Director Kaouther Ben Hania goes for an unusual approach.  She tells the story using two actresses to stand in for the absent daughters and recreates scenes using them, the two younger sisters who remain and the mother.  However, she also brings in a substitute for the mother (for the difficult scenes) in the form of famous Tunisian actress Hind Sabri.  One actor, Majd Mastoura, a top local star plays all the men: the husband, Wissem, a lover Olfa takes after her divorce, and a policeman Olfa sees for help in keeping her daughters in the country.  The real Olfa and Eya and Tayssir fill the actors in on details of how to play scenes and what happened in the family.  

It makes for quite compelling viewing almost like a prolonged therapy session in which family secrets and social norms and times converge to create the circumstances that lead to the older girls leaving.  Why precisely they went to far as to join the Islamic State is never clearly established but there is little doubt that with a mother like Olfa, escape is understandable.  She is an amazing character.  At times she seems charming, hard-working and sympathetic but we also discover that she had some very hard beliefs and beat her daughters and that she did not do anything to stop Wissem, her lover, from taking advantage of the girls.  
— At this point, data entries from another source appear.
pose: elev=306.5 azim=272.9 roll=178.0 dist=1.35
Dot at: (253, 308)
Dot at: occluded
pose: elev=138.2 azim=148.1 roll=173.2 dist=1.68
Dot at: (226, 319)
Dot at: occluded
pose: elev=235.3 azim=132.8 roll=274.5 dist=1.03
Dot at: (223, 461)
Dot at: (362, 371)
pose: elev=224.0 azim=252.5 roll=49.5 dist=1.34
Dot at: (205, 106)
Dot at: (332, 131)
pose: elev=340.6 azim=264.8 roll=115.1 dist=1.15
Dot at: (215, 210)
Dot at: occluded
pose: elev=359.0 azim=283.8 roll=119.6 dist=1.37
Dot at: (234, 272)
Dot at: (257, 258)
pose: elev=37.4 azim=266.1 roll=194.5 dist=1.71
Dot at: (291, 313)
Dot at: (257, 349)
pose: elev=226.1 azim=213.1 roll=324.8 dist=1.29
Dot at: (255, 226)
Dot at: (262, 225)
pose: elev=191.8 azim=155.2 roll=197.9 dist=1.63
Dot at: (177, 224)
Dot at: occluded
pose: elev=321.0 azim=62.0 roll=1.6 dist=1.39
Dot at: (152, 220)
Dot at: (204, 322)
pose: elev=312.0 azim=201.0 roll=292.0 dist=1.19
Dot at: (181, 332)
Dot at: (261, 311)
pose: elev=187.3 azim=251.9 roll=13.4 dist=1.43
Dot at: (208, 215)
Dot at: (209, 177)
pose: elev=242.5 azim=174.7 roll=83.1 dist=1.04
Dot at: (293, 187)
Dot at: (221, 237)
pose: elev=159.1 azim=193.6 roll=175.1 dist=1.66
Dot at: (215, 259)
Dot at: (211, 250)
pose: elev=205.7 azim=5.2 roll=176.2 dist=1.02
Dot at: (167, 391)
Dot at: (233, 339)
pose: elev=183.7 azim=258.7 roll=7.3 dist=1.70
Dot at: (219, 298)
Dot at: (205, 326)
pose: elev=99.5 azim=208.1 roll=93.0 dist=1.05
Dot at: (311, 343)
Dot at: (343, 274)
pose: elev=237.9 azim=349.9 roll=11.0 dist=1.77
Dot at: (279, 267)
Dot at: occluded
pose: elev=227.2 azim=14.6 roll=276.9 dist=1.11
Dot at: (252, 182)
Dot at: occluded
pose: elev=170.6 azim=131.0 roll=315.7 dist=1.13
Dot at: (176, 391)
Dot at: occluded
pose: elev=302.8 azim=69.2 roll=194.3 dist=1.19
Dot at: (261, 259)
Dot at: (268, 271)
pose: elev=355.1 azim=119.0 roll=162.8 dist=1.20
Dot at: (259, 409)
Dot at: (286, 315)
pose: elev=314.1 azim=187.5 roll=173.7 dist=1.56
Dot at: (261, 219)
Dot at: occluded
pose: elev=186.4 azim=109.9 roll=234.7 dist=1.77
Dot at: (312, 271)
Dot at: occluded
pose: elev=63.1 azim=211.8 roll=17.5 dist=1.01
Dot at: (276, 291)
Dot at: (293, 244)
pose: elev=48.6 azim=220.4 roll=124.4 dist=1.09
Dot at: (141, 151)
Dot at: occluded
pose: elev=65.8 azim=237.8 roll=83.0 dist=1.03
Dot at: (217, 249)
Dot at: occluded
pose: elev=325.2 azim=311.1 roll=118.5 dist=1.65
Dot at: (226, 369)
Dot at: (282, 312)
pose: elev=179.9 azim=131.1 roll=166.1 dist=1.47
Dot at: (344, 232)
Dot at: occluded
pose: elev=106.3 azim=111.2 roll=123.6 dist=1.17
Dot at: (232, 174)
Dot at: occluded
Interestingly, the younger daughters seem reasonably balanced and admit that they have undergone a lot of therapy to deal with the past.  As Hind Sabri substitutes for mother in some scenes questions are asked that perhaps never surfaced before as to how much Olfa’s attitude contributed to the tragedy.  Apart from that, we see how societal changes influenced matters.  Tunisia was relatively secular in many issues prior to the Arab Spring revolution and ironically it shifted towards greater religious conservatism subsequently, much of which can be seen in the strengthening of religious explanations and superstitions over scientific logic.  One of the younger girls admits to having been brainwashed by what her older sister told her.

Although the reliability of the witnesses might not always be perfect, the documentary allows us to approach the mindset of a group that seldom get coverage in film: Arab women in a time and place where much change was occurring. A valuable and different piece of work.